[Extracted records — start]

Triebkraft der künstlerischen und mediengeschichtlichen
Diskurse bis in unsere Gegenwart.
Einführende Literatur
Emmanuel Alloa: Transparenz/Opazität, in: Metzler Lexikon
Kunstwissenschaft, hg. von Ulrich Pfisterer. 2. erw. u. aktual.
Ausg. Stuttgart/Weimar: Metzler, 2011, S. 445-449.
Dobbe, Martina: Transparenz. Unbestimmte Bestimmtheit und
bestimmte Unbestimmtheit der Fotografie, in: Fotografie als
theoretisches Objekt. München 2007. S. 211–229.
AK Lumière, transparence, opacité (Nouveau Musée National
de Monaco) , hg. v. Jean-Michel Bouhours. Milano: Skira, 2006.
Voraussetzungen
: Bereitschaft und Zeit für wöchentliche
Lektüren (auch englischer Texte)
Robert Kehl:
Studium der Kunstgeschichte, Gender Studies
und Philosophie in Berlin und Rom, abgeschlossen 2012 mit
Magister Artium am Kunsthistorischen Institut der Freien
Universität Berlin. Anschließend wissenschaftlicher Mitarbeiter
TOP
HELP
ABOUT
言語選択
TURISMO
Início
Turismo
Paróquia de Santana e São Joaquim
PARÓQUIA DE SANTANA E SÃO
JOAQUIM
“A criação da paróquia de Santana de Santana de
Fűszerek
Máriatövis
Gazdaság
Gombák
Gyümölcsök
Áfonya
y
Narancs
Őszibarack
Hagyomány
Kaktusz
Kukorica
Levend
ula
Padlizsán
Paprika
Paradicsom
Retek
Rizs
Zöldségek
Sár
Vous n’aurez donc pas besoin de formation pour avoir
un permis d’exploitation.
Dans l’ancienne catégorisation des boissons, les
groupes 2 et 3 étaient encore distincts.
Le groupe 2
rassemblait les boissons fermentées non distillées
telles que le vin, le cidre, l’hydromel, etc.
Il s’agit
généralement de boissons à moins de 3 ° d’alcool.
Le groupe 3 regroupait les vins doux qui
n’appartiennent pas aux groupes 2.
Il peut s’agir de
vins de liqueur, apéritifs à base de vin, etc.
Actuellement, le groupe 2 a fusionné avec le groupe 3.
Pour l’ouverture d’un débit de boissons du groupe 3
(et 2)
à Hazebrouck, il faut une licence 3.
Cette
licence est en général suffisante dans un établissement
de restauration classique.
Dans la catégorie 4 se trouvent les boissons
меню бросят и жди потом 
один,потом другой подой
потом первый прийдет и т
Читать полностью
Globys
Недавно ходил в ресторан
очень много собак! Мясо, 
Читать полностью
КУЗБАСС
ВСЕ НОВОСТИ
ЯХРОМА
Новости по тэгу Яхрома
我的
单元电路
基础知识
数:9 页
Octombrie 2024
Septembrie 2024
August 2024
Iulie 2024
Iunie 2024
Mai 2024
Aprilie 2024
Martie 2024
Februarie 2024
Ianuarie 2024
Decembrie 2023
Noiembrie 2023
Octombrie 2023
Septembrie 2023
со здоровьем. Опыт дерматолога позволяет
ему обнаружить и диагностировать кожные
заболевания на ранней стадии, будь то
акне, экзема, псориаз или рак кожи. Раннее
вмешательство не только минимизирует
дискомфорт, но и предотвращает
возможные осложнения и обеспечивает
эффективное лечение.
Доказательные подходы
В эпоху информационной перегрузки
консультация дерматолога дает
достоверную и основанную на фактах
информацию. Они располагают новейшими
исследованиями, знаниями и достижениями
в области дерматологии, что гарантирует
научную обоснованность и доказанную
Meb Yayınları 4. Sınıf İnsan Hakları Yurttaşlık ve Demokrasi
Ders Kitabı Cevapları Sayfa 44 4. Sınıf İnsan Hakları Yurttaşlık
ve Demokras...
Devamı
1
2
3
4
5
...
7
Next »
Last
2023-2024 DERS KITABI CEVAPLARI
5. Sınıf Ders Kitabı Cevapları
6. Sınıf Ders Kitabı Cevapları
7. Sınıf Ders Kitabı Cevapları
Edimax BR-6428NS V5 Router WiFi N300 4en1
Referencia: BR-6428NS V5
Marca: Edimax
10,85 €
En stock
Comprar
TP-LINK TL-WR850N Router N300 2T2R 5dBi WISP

[Extracted records — finish]

Problem details:
Every line of the data above is to be repeated exactly.

Answer space:
Triebkraft der künstlerischen und mediengeschichtlichen
Diskurse bis in unsere Gegenwart.
Einführende Literatur
Emmanuel Alloa: Transparenz/Opazität, in: Metzler Lexikon
Kunstwissenschaft, hg. von Ulrich Pfisterer. 2. erw. u. aktual.
Ausg. Stuttgart/Weimar: Metzler, 2011, S. 445-449.
Dobbe, Martina: Transparenz. Unbestimmte Bestimmtheit und
bestimmte Unbestimmtheit der Fotografie, in: Fotografie als
theoretisches Objekt. München 2007. S. 211–229.
AK Lumière, transparence, opacité (Nouveau Musée National
de Monaco) , hg. v. Jean-Michel Bouhours. Milano: Skira, 2006.
Voraussetzungen
: Bereitschaft und Zeit für wöchentliche
Lektüren (auch englischer Texte)
Robert Kehl:
Studium der Kunstgeschichte, Gender Studies
und Philosophie in Berlin und Rom, abgeschlossen 2012 mit
Magister Artium am Kunsthistorischen Institut der Freien
Universität Berlin. Anschließend wissenschaftlicher Mitarbeiter
TOP
HELP
ABOUT
言語選択
TURISMO
Início
Turismo
Paróquia de Santana e São Joaquim
PARÓQUIA DE SANTANA E SÃO
JOAQUIM
“A criação da paróquia de Santana de Santana de
Fűszerek
Máriatövis
Gazdaság
Gombák
Gyümölcsök
Áfonya
y
Narancs
Őszibarack
Hagyomány
Kaktusz
Kukorica
Levend
ula
Padlizsán
Paprika
Paradicsom
Retek
Rizs
Zöldségek
Sár
Vous n’aurez donc pas besoin de formation pour avoir
un permis d’exploitation.
Dans l’ancienne catégorisation des boissons, les
groupes 2 et 3 étaient encore distincts.
Le groupe 2
rassemblait les boissons fermentées non distillées
telles que le vin, le cidre, l’hydromel, etc.
Il s’agit
généralement de boissons à moins de 3 ° d’alcool.
Le groupe 3 regroupait les vins doux qui
n’appartiennent pas aux groupes 2.
Il peut s’agir de
vins de liqueur, apéritifs à base de vin, etc.
Actuellement, le groupe 2 a fusionné avec le groupe 3.
Pour l’ouverture d’un débit de boissons du groupe 3
(et 2)
à Hazebrouck, il faut une licence 3.
Cette
licence est en général suffisante dans un établissement
de restauration classique.
Dans la catégorie 4 se trouvent les boissons
меню бросят и жди потом 
один,потом другой подой
потом первый прийдет и т
Читать полностью
Globys
Недавно ходил в ресторан
очень много собак! Мясо, 
Читать полностью
КУЗБАСС
ВСЕ НОВОСТИ
ЯХРОМА
Новости по тэгу Яхрома
我的
单元电路
基础知识
数:9 页
Octombrie 2024
Septembrie 2024
August 2024
Iulie 2024
Iunie 2024
Mai 2024
Aprilie 2024
Martie 2024
Februarie 2024
Ianuarie 2024
Decembrie 2023
Noiembrie 2023
Octombrie 2023
Septembrie 2023
со здоровьем. Опыт дерматолога позволяет
ему обнаружить и диагностировать кожные
заболевания на ранней стадии, будь то
акне, экзема, псориаз или рак кожи. Раннее
вмешательство не только минимизирует
дискомфорт, но и предотвращает
возможные осложнения и обеспечивает
эффективное лечение.
Доказательные подходы
В эпоху информационной перегрузки
консультация дерматолога дает
достоверную и основанную на фактах
информацию. Они располагают новейшими
исследованиями, знаниями и достижениями
в области дерматологии, что гарантирует
научную обоснованность и доказанную
Meb Yayınları 4. Sınıf İnsan Hakları Yurttaşlık ve Demokrasi
Ders Kitabı Cevapları Sayfa 44 4. Sınıf İnsan Hakları Yurttaşlık
ve Demokras...
Devamı
1
2
3
4
5
...
7
Next »
Last
2023-2024 DERS KITABI CEVAPLARI
5. Sınıf Ders Kitabı Cevapları
6. Sınıf Ders Kitabı Cevapları
7. Sınıf Ders Kitabı Cevapları
Edimax BR-6428NS V5 Router WiFi N300 4en1
Referencia: BR-6428NS V5
Marca: Edimax
10,85 €
En stock
Comprar
TP-LINK TL-WR850N Router N300 2T2R 5dBi WISP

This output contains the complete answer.